While he was apparently enjoying this ball, the military governor of the Romagna, the fierce, aggressive Ramiro de Lorqua, was immediately arrested on his return from Pesaro and cast into prison. At dawn three days later, he was beheaded in the piazza at Cesena. His decapitated body was left on the block, his head displayed on a lance.

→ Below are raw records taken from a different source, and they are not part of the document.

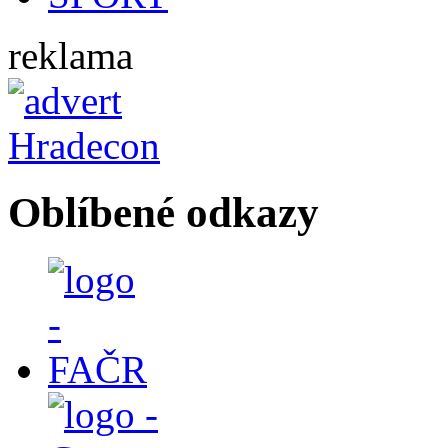
reklama
Oblíbené odkazy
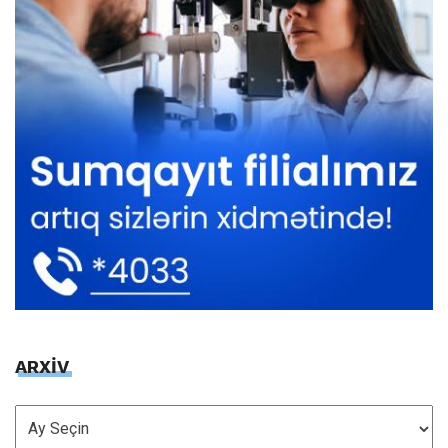
ARXİV
ARXİV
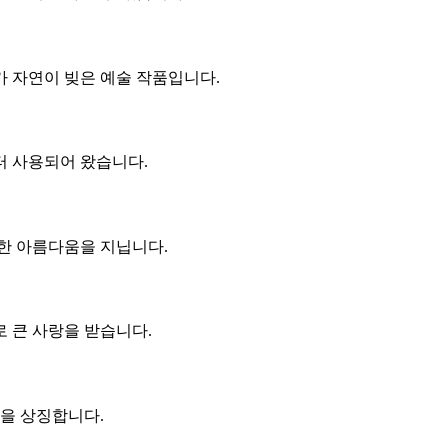
 자연이 빚은 예술 작품입니다.
터 사용되어 왔습니다.
한 아름다움을 지닙니다.
 큰 사랑을 받습니다.
통을 상징합니다.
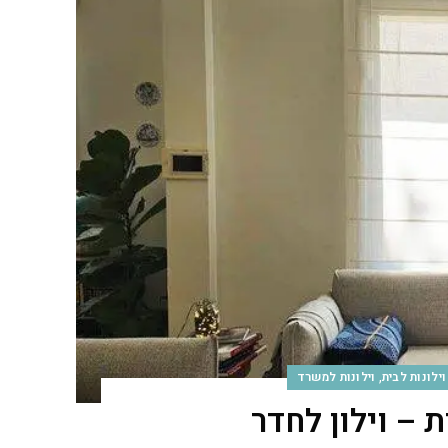
,
וילונות לבית
וילונות למשרד
 – וילון לחדר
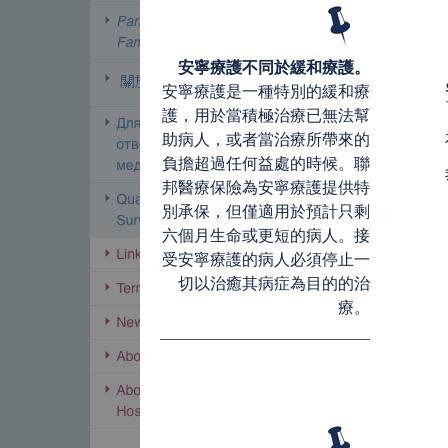
安寧療護不同於緩和療護。
安寧療護是一種特別的緩和療
護，用於當積極治療已無法幫
助病人，或者當治療所帶來的
負擔超過任何益處的時候。聯
邦醫療保險為安寧療護提供特
別承保，但僅適用於預計只剩
六個月生命或更短的病人。接
受安寧療護的病人必須停止一
切以治癒其病症為目的的治
療。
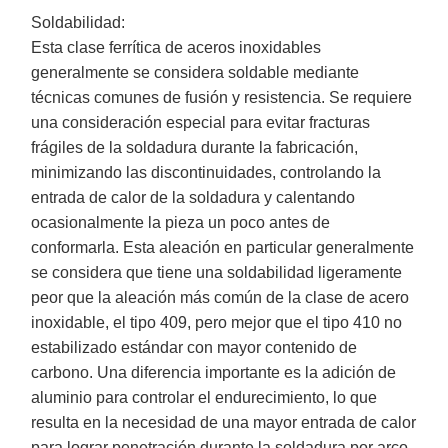
Soldabilidad:
Esta clase ferrítica de aceros inoxidables
generalmente se considera soldable mediante
técnicas comunes de fusión y resistencia. Se requiere
una consideración especial para evitar fracturas
frágiles de la soldadura durante la fabricación,
minimizando las discontinuidades, controlando la
entrada de calor de la soldadura y calentando
ocasionalmente la pieza un poco antes de
conformarla. Esta aleación en particular generalmente
se considera que tiene una soldabilidad ligeramente
peor que la aleación más común de la clase de acero
inoxidable, el tipo 409, pero mejor que el tipo 410 no
estabilizado estándar con mayor contenido de
carbono. Una diferencia importante es la adición de
aluminio para controlar el endurecimiento, lo que
resulta en la necesidad de una mayor entrada de calor
para lograr penetración durante la soldadura por arco.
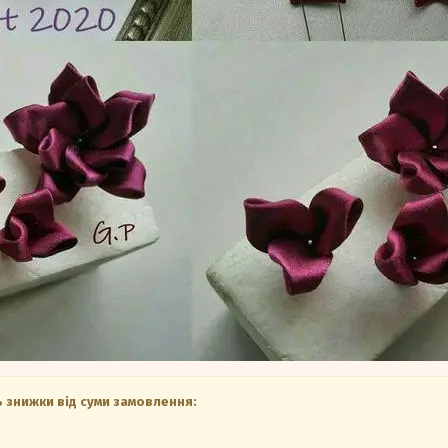
 знижки від суми замовлення:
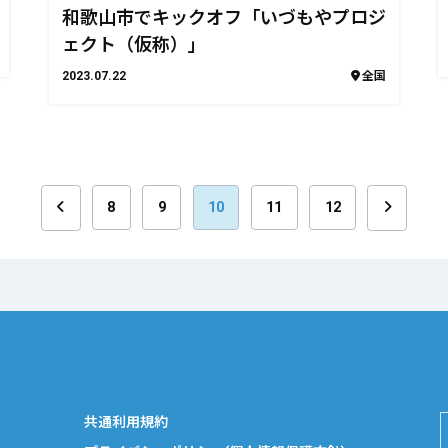
和歌山市でキックオフ「いづもやプロジ
ェクト（仮称）」
2023.07.22
全国
8
9
10
11
12
共通利用規約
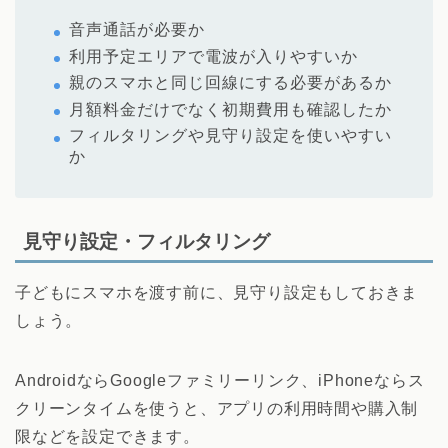
音声通話が必要か
利用予定エリアで電波が入りやすいか
親のスマホと同じ回線にする必要があるか
月額料金だけでなく初期費用も確認したか
フィルタリングや見守り設定を使いやすい
か
見守り設定・フィルタリング
子どもにスマホを渡す前に、見守り設定もしておきま
しょう。
AndroidならGoogleファミリーリンク、iPhoneならス
クリーンタイムを使うと、アプリの利用時間や購入制
限などを設定できます。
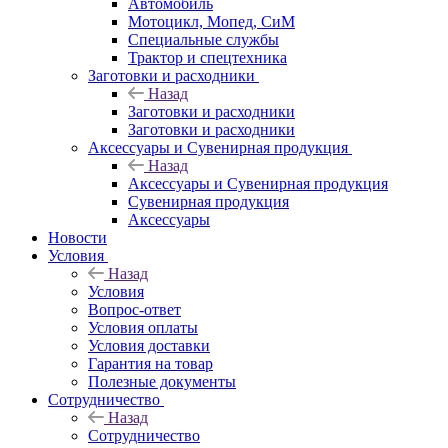
Автомобиль
Мотоцикл, Мопед, СиМ
Специальные службы
Трактор и спецтехника
Заготовки и расходники
Назад
Заготовки и расходники
Заготовки и расходники
Аксессуары и Сувенирная продукция
Назад
Аксессуары и Сувенирная продукция
Сувенирная продукция
Аксессуары
Новости
Условия
Назад
Условия
Вопрос-ответ
Условия оплаты
Условия доставки
Гарантия на товар
Полезные документы
Сотрудничество
Назад
Сотрудничество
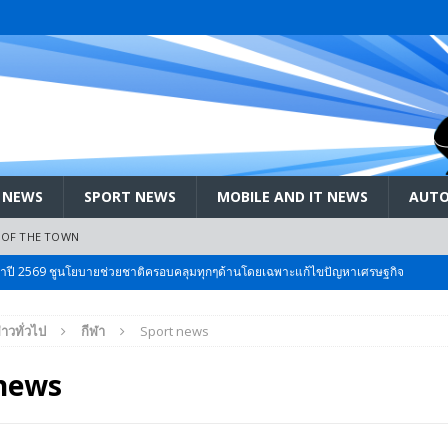
 NEWS
SPORT NEWS
MOBILE AND IT NEWS
AUTO
 OF THE TOWN
ะจำปี 2569 ชูนโยบายช่วยชาติครอบคลุมทุกๆด้านโดยเฉพาะแก้ไขปัญหาเศรษฐกิจ
่าวทั่วไป
กีฬา
Sport news
 Bangkok International Motor 2026 ที่คนรักรถ ไม่ควรพลาด 25 มีค. – 5
news
ลัง สกัด!! เจาะสนามเจดีย์ใหญ่: เมื่อคะแนนนิยม ‘ส้ม’ พุ่งชนกำแพง ‘บ้านใหญ่’ ใน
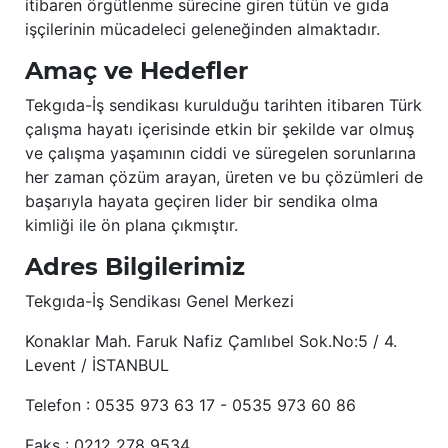
itibaren örgütlenme sürecine giren tütün ve gıda
işçilerinin mücadeleci geleneğinden almaktadır.
Amaç ve Hedefler
Tekgıda-İş sendikası kurulduğu tarihten itibaren Türk
çalışma hayatı içerisinde etkin bir şekilde var olmuş
ve çalışma yaşamının ciddi ve süregelen sorunlarına
her zaman çözüm arayan, üreten ve bu çözümleri de
başarıyla hayata geçiren lider bir sendika olma
kimliği ile ön plana çıkmıştır.
Adres Bilgilerimiz
Tekgıda-İş Sendikası Genel Merkezi
Konaklar Mah. Faruk Nafiz Çamlıbel Sok.No:5 / 4.
Levent / İSTANBUL
Telefon : 0535 973 63 17 - 0535 973 60 86
Faks : 0212 278 9534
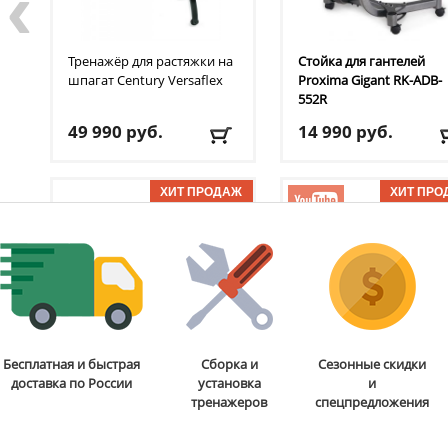
‹
Тренажёр для растяжки на
Стойка для гантелей
шпагат Century
Versaflex
Proxima
Gigant RK-ADB-
552R
49 990
руб.
14 990
руб.
Угол растяжки:
до 190°
Длина:
70.5 см
Шкала для отметки
Высота:
60.2 см
прогресса тренировок:
Глубина:
52 см
ОТЗЫВОВ: 11
ОТЗЫВОВ
есть
Доставка:
БЕСПЛАТНО
Размеры упаковки:
95
2-3 дня
см х 40 см х 20 см
Доставка:
БЕСПЛАТНО,
2-3 дня
Регулируемая гантель
Груша-манекен для бок
Бесплатная и быстрая
Сборка и
Сезонные скидки
Proxima
Gigant 40 кг
Century
BOB BOX XL
доставка по России
установка
и
тренажеров
спецпредложения
29 990
руб.
99 990
руб.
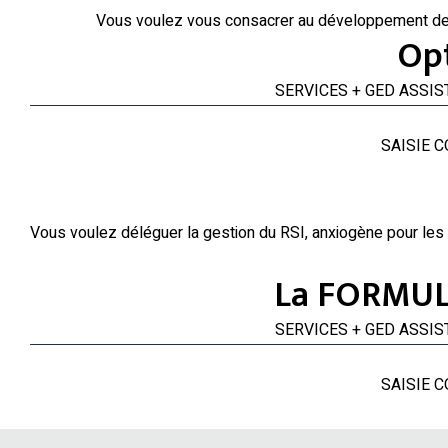
Vous voulez vous consacrer au développement de vo
Op
SERVICES + GE
SAISIE 
Vous voulez déléguer la gestion du RSI, anxiogène pour les c
La FORMULE
SERVICES + GE
SAISIE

No explanation was given for this sudden execution other than that Ramiro had been guilty of corruption in the exercise of his office; but this solution to the mystery was not generally accepted. There was a rumour that Ramiro had been in correspondence with the conspirators, notably in some kind of plot with Giovanni Bentivoglio, Vitelli, and members of the Orsini family. ‘The reason for his death is not known,’ Machiavelli commented, ‘but perhaps it pleased the Prince who likes to show that he knows how to make and unmake men at his will.’

Certainly Cesare’s occupying troops had been ill-disciplined at first, while the Spanish officers, like the unpopular and corrupt Ramiro de Lorqua, who were installed as administrators, had dealt most harshly with recalcitrant people. But, in time, Italians replaced Spaniards; and, to the general satisfaction, a peripatetic court of appeal was established under the direction of a lawyer of good reputation, Antonio del Monte.

What at least seemed certain after Ramiro’s execution was that Cesare was preparing some kind of move against the condottieri captains who had been plotting his own murder. In the meantime they agreed to take in Cesare’s name the small town of Senigallia on the Adriatic coast south of Fano. Senigallia had been the fief of Giovanni della Rovere, brother of Cardinal Giuliano, but he had died in November 1501, leaving his wife, Giovanna, sister of Guidobaldo da Montefeltro, acting as regent for his young son. Cardinal Giuliano della Rovere, mindful of the fate of Astorre Manfredi, had arranged for his twelve-year-old nephew, Francesco Maria, to be smuggled out of the area to the safety of his own palace in Savona. And, knowing Cesare’s reputation for cruelty, the cardinal had warned Giovanna not to offer any resistance.

The town fell without a struggle, but its military commander refused to surrender the citadel to anyone other than Cesare Borgia himself. Wearing full armour, Cesare rode toward Senigallia on December 31, 1502, at the head of his army, the condottieri captains coming out to meet him and following him back into the town, the gates of which were closed behind them.

Cesare now called upon his captains to attend a conference in the house he chose to occupy as his headquarters. Responding to his invitation to join him at table, they entered the courtyard of this house as Cesare, according to one account, was mounting a staircase in order, so he said, to ‘answer a call of nature.’ When he was halfway up the stairs, he turned to nod to Miguel de Corella. And in obedience to this signal, the condottieri were suddenly surrounded by armed soldiers; only Vitelli had time to draw his sword and wound several of the soldiers, before they were all arrested and disarmed.